### [Aim of the task]
Each line from the one that contains "Today with cooler weather on t" to the last line of the records below must be restated word for word.

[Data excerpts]

::::

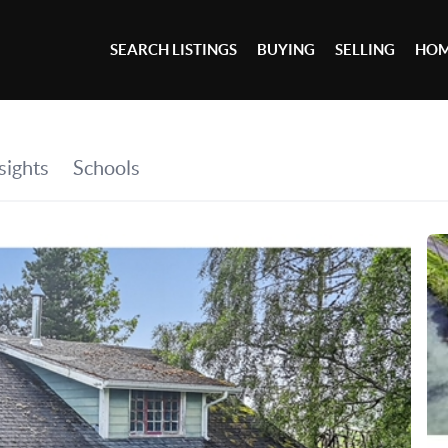
SEARCH LISTINGS
BUYING
SELLING
HOM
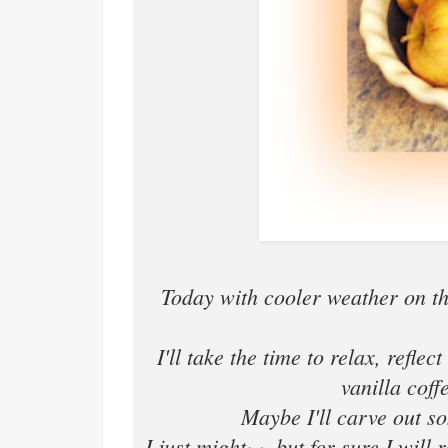
Today with cooler weather on t
I'll take the time to relax, refle
vanilla cof
Maybe I'll carve out so
I just might~~ but for sure I wil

::::

### [Expected answer]
Today with cooler weather on t
I'll take the time to relax, refle
vanilla cof
Maybe I'll carve out so
I just might~~ but for sure I wil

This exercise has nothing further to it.